# [Source document]
-.-.-
Showing posts with label Complexity. Show all posts
Showing posts with label Complexity. Show all posts

Tuesday, August 31, 2010

Howzat?! Knowledge and Emergence in Cricket

Anyone that knows me knows that I love the game of Cricket . One of its great fascinations, in particular Test Cricket, is its complexity and so the temptation to find parallels between the game and business is very tempting. But its easy to get carried away with this and to address every business issue with a cricketing metaphor. The current brouhaha around allegations of corrupt practice and spot betting is a case in point. It would be entirely possible to find myriad opportunities to spark a discussion about issues like ethics and CSR, poor regulation by moribund money centred administrators, failure to maintain boundaries – you can see where this might go. The problem with this is that too often the person drawing the parallel can be drawn into extending the similarity to a point where the comparison between sport and business is unsustainable and so meaningless.

But both business and sport, in this case cricket, are it seems to me subject to certain common principles and phenomenon because both involve concern human behaviour and cognition. For example it has been possible for me to apply KM techniques in top level sport – notably rugby - and use some of those same principles back in a business environment. IF we approach it from the point of view of those principles there might be something of value to reflect on. So in that spirit I wanted to just identify two things that struck me as interesting without getting into how the third umpire might be applied in the financial sector.
-.-.-
# [Material supplied]
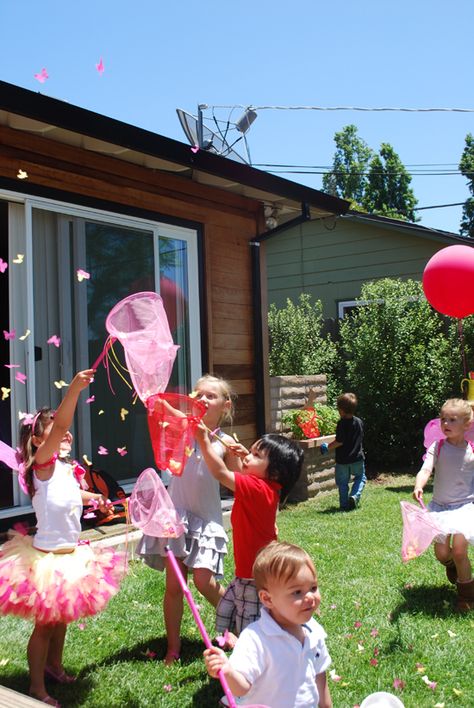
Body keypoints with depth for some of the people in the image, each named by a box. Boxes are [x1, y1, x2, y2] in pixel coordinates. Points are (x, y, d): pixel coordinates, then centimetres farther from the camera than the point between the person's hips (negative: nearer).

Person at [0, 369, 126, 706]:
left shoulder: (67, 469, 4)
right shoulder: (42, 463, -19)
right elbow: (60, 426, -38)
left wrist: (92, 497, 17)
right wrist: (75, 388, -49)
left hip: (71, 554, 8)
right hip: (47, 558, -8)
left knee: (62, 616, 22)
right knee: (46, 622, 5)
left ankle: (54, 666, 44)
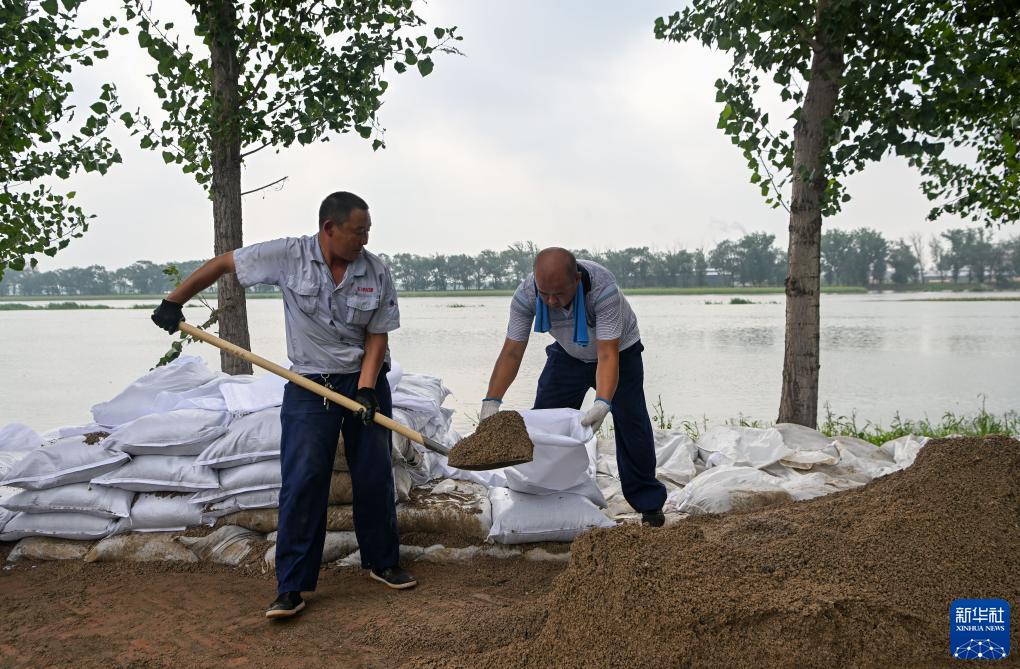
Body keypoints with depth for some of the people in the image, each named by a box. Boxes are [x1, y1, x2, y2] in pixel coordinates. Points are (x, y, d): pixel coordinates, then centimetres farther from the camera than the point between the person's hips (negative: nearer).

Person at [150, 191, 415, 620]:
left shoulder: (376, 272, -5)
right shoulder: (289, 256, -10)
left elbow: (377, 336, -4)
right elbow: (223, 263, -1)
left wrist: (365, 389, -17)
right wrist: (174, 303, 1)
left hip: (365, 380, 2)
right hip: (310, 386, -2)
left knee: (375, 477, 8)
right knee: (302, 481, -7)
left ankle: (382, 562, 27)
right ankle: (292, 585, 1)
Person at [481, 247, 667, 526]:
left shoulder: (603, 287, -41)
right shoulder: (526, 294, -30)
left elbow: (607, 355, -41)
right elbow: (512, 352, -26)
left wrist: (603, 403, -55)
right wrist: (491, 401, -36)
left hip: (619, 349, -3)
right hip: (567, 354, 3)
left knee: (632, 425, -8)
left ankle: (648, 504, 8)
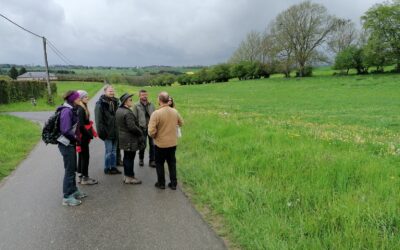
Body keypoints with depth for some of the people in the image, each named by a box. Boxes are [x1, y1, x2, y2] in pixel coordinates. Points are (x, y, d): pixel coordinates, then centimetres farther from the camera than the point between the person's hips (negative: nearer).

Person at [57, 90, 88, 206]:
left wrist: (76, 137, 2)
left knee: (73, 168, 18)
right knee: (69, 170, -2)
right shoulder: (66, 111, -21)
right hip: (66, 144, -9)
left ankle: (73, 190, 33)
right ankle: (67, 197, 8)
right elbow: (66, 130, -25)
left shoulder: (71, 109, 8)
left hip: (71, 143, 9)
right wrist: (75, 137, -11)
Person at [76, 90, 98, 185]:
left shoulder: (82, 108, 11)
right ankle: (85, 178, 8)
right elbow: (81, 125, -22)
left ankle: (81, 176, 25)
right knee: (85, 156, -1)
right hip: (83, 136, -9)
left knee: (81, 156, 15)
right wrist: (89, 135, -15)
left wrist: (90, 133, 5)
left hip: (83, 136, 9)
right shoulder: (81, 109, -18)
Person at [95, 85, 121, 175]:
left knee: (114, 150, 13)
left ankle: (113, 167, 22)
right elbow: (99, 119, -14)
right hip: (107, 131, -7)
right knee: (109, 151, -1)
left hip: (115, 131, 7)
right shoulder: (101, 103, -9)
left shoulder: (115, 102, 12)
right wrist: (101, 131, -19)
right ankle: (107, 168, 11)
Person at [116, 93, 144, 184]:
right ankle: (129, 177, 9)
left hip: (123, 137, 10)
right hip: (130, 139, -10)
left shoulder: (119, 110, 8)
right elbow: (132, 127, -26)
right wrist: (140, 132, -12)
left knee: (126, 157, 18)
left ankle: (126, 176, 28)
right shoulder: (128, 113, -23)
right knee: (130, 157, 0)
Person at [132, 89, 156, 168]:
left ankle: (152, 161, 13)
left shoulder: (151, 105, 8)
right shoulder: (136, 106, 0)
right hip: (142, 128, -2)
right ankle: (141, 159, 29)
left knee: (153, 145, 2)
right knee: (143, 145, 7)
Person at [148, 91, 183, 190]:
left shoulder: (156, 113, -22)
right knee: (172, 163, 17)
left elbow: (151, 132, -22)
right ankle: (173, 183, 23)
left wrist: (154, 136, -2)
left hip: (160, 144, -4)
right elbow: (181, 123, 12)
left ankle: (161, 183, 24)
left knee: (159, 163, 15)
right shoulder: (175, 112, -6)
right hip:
-.-.-
# [Requirement 1]
In the cricket blog post, which top-level sport is named as one where KM techniques have been applied?
# [Requirement 2]
Copy from the cricket blog post the passage that opens with the words containing "Anyone that knows" and closes with "and so meaningless.".
# [Requirement 3]
Proceed with the cricket blog post from the point where it stops.

# [Written reply 1]
Rugby.

# [Written reply 2]
Anyone that knows me knows that I love the game of Cricket . One of its great fascinations, in particular Test Cricket, is its complexity and so the temptation to find parallels between the game and business is very tempting. But its easy to get carried away with this and to address every business issue with a cricketing metaphor. The current brouhaha around allegations of corrupt practice and spot betting is a case in point. It would be entirely possible to find myriad opportunities to spark a discussion about issues like ethics and CSR, poor regulation by moribund money centred administrators, failure to maintain boundaries – you can see where this might go. The problem with this is that too often the person drawing the parallel can be drawn into extending the similarity to a point where the comparison between sport and business is unsustainable and so meaningless.

# [Written reply 3]
Firstly I was struck by the demonstration of the necessity and power of human intervention for knowledge disclosure. Let me explain. I am a committed listener to the BBC's Test Match Special . For those that don't know this is a radio commentary of five day test matches. It sounds incredible to the uninitiated but believe me it is not only possible to do but it is absolutely compulsive listening. The format is that the commentator covers the action – such as it is – whilst having a more speculative, ruminative and forensic conversation about the game with an accompanying “expert summariser”. There is also a statistician on hand as well. The result can be funny, thoughtful, provocative even infuriating but always entertaining. The amount of cricketing insight and experience on display at this point is formidable and as an exercise in the disclosure of knowledge of the game it is almost without comparison. So it was fascinating that when the controversial no-balls were actually bowled this team immediately felt something was not quite right in what was a wonderful demonstration of a knowledge disclosure points (KDP). Of course they made no accusations but there was an unease about what had happened based on the evaluation of a complex event by the Mk1 brain and we could, if we so wished use Dave Snowden's excellent ASHEN framework to perhaps better understand how that assessment was done. But to me it was just another example of how human cognition is the best judge of action and risk in a complex environment.

The second interesting point of observation for me – particularly so in an age of Social Media - was the role of the players – past and present – and the supporters in forcing some action. The emergent outrage shown by these parties, expressed typically through quick media distribution, and the aggregate effect of that has already forced some action form a range of groups, politicians administrators etc. who had up to that point begun to fall back on the old “head in sand approach” of “No comment”, “the matter is in police hands”, “cant interfere” etc.

So whilst I am not saying business is cricket or vice versa I am saying we are all subject to similar forces and opportunities that can, if managed and harnessed correctly, can be very beneficial.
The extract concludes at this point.